Write the next part of the passage on speaking in tongues, picking up right after its final sentence.

Source passage -
_ _ _ _

Let me be clear about speaking in tongues. It is described in the Bible as a spiritual gift, and I don’t believe anything has changed in the way God interacts with humans. But the Bible does not present speaking in tongues as the only evidence of being filled or baptized with the Spirit. The Bible also places strict limitations on how the gift of tongues is practiced in the church, and those parameters are largely ignored in churches that claim this as a gift given to all believers.
As I have observed, “speaking in tongues” is practiced this way: During a prayer or a song or a time of teaching, multiple members of the congregation — if not most — begin to speak in an unintelligible way they later claimed to be glossolalia (speaking in an angel language). Often, the person leading the prayer/song/sermon will also begin to speak in this way. No one interprets what anyone else is saying.
In Acts, new believers begin to speak in tongues three times, and Pentecost, one of those times, was the one-time establishment of the church age. More often in Acts, new believers receive the Holy Spirit without speaking in tongues. Additionally, in Acts 1:8, Jesus promises supernatural power, not speaking in tongues, as the result of the Holy Spirit baptizing believers.
There is only one place in the Bible where specific instruction on how to practice speaking in tongues is given. These instructions are given in 1 Corinthians 12-14, apparently because the churches in Corinth — one of the most immature and sinful churches addressed in the New Testament — were practicing tongues the same way many churches do today, and such practice is wrong and damaging to a church.
In 1 Corinthians 12, Scripture is clear that there are a variety of gifts, and that not everyone receives all gifts (1 Corinthians 12:4-6). In verse 28, Paul lists several spiritual gifts. He uses the word “first” in the sense of priority rather than time. So the most authoritative gift was apostleship. Jesus thought apostleship was so important that he spent the majority of his earthly ministry developing the apostles. Most of the miracles done and enigmatic things said in front of large crowds were for the apostles’ benefit, not the crowd’s.
The second to last gift in Paul’s list in verse 28 is administrations. This is exactly what you’d think: being an administrator (managing affairs, organizing information, logistics, finances, boring business stuff, etc.). The ability to do the phenomenally dull business of church administration is ranked, by Scripture, above speaking in tongues. So why do so many churches focus so much more on tongues than “teaching” or “helps?”
1 Corinthians 14 concedes that speaking in tongues may actually be communication with God, but it will not profit anyone else in the gathering, saying, “The one who speaks in tongues edifies himself.” (1 Corinthians 14:4)
Verse 22 goes on to say that speaking in tongues is a sign for unbelievers, presumably that they might hear a language they know and understand and be convinced of the gospel. Verse 23 warns that if speaking in tongues is not practiced in an orderly fashion, unbelievers will repelled rather than convinced.
Verses 27 and 28 do not suggest, but require and command that those speaking in tongues do so only one at a time, that only two or three exercise that gift in a gathering, and that an interpretation be given for each tongue.
Violating any requirement of Scripture is sin. The requirements of 1 Corinthians 14:27-28 are violated at an institutional level by numerous churches in our city, state and country.

_ _ _ _

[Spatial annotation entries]
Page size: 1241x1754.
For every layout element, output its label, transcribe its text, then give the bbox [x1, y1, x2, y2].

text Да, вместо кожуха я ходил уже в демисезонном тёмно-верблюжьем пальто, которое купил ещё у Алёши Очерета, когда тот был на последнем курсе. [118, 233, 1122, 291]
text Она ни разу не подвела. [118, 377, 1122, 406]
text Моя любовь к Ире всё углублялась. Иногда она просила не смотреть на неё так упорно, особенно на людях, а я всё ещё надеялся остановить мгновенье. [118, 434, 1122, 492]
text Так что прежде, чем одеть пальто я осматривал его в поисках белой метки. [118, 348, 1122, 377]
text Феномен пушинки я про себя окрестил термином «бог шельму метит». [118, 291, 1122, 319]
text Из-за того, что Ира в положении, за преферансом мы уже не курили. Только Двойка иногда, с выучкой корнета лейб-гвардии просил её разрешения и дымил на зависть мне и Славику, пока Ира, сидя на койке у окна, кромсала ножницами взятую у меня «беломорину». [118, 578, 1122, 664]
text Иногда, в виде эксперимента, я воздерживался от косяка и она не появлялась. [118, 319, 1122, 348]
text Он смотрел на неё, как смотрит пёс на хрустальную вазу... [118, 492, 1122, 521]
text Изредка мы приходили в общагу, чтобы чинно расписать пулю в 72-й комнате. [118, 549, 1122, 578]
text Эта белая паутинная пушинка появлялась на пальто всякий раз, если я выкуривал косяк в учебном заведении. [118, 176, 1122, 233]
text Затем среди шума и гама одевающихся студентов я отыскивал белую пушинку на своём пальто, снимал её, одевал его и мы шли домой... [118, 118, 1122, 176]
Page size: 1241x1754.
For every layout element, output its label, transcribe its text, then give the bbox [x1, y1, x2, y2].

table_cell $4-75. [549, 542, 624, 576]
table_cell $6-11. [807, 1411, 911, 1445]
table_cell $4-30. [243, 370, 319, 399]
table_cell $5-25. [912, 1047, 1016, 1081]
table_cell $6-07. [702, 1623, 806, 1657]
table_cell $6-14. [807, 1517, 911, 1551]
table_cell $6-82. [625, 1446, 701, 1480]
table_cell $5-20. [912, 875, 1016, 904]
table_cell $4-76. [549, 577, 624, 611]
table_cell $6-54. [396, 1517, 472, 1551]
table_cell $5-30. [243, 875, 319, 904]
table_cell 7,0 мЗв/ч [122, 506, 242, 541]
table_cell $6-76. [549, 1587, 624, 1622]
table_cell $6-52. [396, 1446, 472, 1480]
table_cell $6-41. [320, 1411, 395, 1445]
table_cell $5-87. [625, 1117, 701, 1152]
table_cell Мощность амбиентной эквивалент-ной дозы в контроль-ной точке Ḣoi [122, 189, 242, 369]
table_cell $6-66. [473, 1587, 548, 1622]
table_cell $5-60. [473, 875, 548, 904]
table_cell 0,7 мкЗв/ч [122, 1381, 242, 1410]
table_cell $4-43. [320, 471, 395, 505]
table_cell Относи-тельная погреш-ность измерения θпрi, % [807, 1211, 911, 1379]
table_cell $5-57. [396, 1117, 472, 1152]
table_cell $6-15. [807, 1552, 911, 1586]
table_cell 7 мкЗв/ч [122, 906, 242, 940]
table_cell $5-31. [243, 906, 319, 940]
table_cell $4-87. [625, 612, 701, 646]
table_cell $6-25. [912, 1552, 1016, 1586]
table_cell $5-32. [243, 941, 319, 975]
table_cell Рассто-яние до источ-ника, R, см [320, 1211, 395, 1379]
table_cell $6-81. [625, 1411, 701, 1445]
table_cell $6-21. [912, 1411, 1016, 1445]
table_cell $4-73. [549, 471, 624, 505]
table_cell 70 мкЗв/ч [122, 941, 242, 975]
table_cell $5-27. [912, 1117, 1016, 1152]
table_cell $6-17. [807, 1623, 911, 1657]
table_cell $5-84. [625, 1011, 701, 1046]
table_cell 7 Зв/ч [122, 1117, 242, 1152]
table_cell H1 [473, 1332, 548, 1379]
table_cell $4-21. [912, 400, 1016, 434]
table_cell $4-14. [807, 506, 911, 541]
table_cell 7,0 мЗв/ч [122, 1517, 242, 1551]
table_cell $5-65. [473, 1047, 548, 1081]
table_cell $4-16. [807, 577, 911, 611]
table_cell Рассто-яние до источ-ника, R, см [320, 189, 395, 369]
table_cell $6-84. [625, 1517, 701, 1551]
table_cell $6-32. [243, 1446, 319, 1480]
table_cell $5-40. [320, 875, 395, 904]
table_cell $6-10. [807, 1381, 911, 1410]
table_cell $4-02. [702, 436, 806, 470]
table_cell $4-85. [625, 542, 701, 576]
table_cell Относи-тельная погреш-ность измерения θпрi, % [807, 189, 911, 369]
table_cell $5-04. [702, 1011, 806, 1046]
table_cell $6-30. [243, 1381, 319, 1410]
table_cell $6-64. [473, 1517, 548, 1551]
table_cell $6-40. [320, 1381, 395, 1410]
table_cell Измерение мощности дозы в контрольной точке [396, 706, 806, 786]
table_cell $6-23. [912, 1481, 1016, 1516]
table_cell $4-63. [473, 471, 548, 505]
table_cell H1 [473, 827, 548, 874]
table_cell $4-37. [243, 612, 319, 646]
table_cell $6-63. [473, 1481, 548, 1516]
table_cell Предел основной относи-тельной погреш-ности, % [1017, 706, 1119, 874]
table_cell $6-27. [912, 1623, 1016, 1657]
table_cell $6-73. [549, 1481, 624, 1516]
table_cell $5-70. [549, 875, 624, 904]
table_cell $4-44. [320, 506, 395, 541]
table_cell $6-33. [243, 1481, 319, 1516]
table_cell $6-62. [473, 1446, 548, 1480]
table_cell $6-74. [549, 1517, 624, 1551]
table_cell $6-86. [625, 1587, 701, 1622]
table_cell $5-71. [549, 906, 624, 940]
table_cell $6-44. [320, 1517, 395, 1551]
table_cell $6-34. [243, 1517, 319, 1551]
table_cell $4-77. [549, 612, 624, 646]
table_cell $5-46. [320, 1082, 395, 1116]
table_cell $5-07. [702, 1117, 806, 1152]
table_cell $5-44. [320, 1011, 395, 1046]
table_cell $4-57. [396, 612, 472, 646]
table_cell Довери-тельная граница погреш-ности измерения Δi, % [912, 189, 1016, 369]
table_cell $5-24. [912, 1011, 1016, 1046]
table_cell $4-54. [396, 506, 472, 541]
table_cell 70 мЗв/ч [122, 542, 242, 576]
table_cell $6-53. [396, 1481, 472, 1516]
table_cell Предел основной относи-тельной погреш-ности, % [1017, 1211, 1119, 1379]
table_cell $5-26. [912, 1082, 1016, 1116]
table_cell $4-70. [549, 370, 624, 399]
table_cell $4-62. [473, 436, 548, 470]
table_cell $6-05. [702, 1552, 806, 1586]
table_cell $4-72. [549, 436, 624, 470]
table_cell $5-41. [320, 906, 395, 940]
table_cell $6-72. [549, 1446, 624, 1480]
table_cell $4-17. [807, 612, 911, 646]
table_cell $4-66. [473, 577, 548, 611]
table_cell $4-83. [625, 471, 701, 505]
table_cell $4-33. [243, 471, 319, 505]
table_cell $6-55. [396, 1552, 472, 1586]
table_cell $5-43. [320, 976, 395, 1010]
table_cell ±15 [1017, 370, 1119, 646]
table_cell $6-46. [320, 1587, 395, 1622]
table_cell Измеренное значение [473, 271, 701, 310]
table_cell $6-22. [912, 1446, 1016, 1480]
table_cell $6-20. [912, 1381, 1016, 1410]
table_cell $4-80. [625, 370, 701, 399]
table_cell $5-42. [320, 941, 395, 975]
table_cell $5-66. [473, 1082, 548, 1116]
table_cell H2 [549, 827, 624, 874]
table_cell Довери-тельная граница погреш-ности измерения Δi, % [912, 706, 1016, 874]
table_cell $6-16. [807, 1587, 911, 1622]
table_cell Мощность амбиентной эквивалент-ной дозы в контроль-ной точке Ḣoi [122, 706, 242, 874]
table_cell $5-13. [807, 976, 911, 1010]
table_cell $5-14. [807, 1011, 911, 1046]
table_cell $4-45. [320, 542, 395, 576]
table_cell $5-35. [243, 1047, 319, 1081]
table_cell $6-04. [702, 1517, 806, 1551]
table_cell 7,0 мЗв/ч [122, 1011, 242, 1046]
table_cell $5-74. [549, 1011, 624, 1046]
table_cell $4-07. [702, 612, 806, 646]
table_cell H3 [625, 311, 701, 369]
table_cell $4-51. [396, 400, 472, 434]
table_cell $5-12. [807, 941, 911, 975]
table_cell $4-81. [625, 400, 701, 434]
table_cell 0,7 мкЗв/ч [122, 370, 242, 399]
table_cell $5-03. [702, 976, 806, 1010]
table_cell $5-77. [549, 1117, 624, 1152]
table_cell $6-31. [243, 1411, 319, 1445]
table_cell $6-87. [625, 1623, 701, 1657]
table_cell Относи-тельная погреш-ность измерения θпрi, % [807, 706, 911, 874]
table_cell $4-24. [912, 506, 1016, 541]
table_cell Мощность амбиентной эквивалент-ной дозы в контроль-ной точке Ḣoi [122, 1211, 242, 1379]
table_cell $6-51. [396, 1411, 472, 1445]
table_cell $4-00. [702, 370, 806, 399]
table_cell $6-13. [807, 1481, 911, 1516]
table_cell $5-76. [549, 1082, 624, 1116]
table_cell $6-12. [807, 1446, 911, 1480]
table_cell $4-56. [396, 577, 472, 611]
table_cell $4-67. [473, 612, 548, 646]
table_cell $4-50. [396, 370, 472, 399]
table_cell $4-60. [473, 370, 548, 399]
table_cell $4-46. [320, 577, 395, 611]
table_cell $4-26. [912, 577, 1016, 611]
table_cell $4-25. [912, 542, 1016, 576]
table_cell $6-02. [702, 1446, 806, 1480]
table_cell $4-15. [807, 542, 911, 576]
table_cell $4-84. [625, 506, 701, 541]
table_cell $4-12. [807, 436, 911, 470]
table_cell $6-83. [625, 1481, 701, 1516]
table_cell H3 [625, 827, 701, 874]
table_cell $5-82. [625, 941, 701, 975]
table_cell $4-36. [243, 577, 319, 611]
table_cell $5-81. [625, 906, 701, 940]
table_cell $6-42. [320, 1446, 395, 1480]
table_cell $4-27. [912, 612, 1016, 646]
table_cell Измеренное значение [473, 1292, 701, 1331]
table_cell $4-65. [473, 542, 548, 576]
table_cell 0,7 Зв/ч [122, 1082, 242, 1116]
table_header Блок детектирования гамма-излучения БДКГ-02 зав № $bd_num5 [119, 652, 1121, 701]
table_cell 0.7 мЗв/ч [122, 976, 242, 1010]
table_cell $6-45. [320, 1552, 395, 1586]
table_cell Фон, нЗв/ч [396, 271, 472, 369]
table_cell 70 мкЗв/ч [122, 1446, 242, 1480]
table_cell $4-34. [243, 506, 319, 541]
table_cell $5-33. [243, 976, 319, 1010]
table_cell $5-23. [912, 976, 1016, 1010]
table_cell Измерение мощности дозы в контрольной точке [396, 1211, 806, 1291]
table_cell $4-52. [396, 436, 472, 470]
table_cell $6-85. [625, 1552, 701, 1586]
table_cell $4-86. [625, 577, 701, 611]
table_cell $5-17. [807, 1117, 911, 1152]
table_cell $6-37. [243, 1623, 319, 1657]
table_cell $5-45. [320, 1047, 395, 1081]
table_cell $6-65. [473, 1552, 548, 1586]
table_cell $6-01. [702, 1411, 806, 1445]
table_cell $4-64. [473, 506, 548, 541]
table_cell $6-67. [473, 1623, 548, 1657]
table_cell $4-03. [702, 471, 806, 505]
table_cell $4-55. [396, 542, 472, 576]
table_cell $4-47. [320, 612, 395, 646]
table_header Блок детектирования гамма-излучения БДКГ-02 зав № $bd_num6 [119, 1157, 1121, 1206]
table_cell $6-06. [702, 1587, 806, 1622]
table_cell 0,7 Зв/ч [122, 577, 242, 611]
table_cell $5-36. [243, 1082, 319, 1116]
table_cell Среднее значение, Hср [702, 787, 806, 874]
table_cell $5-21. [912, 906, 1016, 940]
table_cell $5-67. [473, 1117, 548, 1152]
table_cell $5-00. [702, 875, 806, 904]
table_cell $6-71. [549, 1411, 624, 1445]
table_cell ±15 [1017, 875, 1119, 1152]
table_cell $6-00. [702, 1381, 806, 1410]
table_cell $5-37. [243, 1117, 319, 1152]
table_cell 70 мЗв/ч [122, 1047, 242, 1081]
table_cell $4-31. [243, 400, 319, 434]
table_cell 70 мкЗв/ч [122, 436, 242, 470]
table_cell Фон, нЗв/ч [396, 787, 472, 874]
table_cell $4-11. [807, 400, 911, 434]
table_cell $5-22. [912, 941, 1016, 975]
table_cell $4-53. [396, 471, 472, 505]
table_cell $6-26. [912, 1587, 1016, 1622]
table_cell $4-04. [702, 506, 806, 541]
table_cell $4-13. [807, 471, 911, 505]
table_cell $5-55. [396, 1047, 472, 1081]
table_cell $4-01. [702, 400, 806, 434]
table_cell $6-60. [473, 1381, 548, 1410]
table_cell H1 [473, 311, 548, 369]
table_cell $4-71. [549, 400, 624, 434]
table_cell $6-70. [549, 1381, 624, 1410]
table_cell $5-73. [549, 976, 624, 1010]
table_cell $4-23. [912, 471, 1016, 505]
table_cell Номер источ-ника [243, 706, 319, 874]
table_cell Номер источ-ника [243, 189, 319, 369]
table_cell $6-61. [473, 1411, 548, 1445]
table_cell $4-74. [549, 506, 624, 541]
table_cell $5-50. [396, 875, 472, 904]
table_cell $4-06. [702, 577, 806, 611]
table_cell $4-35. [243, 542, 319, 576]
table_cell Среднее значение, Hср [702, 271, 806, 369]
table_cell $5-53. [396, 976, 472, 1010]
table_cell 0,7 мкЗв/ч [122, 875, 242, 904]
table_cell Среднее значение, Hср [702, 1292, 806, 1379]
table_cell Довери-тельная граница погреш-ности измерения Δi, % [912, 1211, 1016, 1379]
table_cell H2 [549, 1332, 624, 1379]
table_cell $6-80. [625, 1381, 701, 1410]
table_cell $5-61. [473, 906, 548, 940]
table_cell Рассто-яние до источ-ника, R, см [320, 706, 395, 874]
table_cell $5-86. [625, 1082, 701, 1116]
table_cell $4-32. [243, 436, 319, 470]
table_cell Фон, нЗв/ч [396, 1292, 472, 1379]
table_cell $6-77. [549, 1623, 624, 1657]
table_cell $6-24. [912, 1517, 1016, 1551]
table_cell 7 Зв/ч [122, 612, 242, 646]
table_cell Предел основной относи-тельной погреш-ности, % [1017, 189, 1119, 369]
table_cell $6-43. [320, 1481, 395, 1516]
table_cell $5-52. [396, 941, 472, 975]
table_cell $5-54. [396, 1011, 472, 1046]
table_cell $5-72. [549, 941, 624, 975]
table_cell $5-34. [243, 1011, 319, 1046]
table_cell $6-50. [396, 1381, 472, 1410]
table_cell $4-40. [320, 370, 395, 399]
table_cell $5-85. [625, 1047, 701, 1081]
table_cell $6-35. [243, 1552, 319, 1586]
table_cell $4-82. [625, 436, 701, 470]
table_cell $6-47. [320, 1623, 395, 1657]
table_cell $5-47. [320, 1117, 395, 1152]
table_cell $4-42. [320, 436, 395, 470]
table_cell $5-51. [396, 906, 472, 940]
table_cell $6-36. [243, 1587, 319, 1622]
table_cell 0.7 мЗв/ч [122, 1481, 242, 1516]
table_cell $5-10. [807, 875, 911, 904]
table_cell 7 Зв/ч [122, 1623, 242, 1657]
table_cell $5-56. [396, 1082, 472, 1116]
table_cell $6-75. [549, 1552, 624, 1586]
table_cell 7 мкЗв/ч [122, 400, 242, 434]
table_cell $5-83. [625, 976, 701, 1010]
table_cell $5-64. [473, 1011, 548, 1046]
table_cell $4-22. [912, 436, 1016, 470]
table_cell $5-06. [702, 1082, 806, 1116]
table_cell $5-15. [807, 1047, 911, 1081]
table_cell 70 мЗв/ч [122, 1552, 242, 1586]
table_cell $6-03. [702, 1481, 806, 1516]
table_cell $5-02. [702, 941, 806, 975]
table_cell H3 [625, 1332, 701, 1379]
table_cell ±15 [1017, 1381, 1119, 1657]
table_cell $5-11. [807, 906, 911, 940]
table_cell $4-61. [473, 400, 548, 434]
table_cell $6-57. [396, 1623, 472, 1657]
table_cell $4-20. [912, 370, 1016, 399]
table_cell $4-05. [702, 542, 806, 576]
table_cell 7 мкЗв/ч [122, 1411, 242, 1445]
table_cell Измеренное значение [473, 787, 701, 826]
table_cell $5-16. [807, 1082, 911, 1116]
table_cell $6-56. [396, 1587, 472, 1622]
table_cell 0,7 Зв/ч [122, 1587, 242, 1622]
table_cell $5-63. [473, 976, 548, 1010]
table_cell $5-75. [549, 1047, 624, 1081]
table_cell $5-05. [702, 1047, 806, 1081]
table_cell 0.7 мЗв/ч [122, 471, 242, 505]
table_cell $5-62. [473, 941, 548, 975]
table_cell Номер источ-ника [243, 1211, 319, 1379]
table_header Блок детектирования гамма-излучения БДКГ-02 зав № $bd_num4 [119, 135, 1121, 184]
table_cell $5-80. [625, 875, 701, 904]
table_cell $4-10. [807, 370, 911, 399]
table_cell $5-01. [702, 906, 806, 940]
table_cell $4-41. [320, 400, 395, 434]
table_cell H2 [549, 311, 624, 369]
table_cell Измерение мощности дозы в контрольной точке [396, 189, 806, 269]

_ _ _ _

Output -
But the greatest case against the assertion by many churches that believers are not “baptized in the Holy Spirit” if they do not speak in tongues is the simple fact that Jesus Himself did not speak in tongues. He healed the sick, he preached the gospel, he raised the dead and he loved every person he met with a perfect love. We even saw the Spirit “descending like a dove and coming to rest on him” at his baptism (Matthew 3:16). But not once did Jesus ever speak in tongues. Not once did Jesus even talk about speaking in tongues in any book of the Bible.
I realize that this is an argument from silence, but to claim the contrary would be to read into the Scriptures something that plainly isn’t there based on a theological bias rather than a desire for truth. It is conspicuously lacking from the accounts of Jesus’ life. On top of that, the practice of tongues seemed to be something the crowds in Acts 2 — the same ones who witnessed Jesus’ teaching, miracles and crucifixion — had never seen before.
So if speaking in tongues isn’t the only valid evidence of being baptized with the Spirit, what is?
In 1 John 5:13, after affirming the gospel that eternal life is found through faith in Jesus alone, John says, “I write these things to you who believe in the name of the Son of God that you may know that you have eternal life.” Have you believed in the Son of God? Then you have eternal life.
And if you have eternal life, the Spirit of God lives inside of you. Jesus promised to be with you to the end of the age (Matthew 28:20). Romans 8:9-11 says that the Spirit dwells in anyone who has believed in Jesus and has eternal life.
So faith in Jesus’ death and resurrection not only gives eternal life, but simultaneously baptizes the believer in the Holy Spirit. Because the Spirit is like the wind and we “do not know where it comes from or where it goes,” (John 3:8) your faith in Jesus is the only consistent evidence of God’s Spirit living in you. And the Spirit imparts spiritual gifts to the believer. Sometimes, one of those gifts can be speaking in tongues, though often it is something else.
Did you notice how I skipped 1 Corinthians 13 above? I was saving the best for last. In the middle of his instruction on spiritual gifts in general and tongues in specific, Paul pens one of the most famous chapters of the Bible extolling the values of love. He is clear that all spiritual gifts, without love, are worthless. Love will outlast every spiritual gift, since even “tongues … will cease” while “love never ends.” (1 Corinthians 13:8)
Even if Jesus never spoke in tongues, he did love. He loved perfectly. “He loved them to the end.” (John 13:1) He loves you, even if you don’t speak in tongues. If you have trusted in Jesus to pay the penalty for every wrong thing you’ve ever done, the Holy Spirit lives inside you and can help you love like Jesus did.
Even if you don’t speak in tongues, like Jesus didn’t.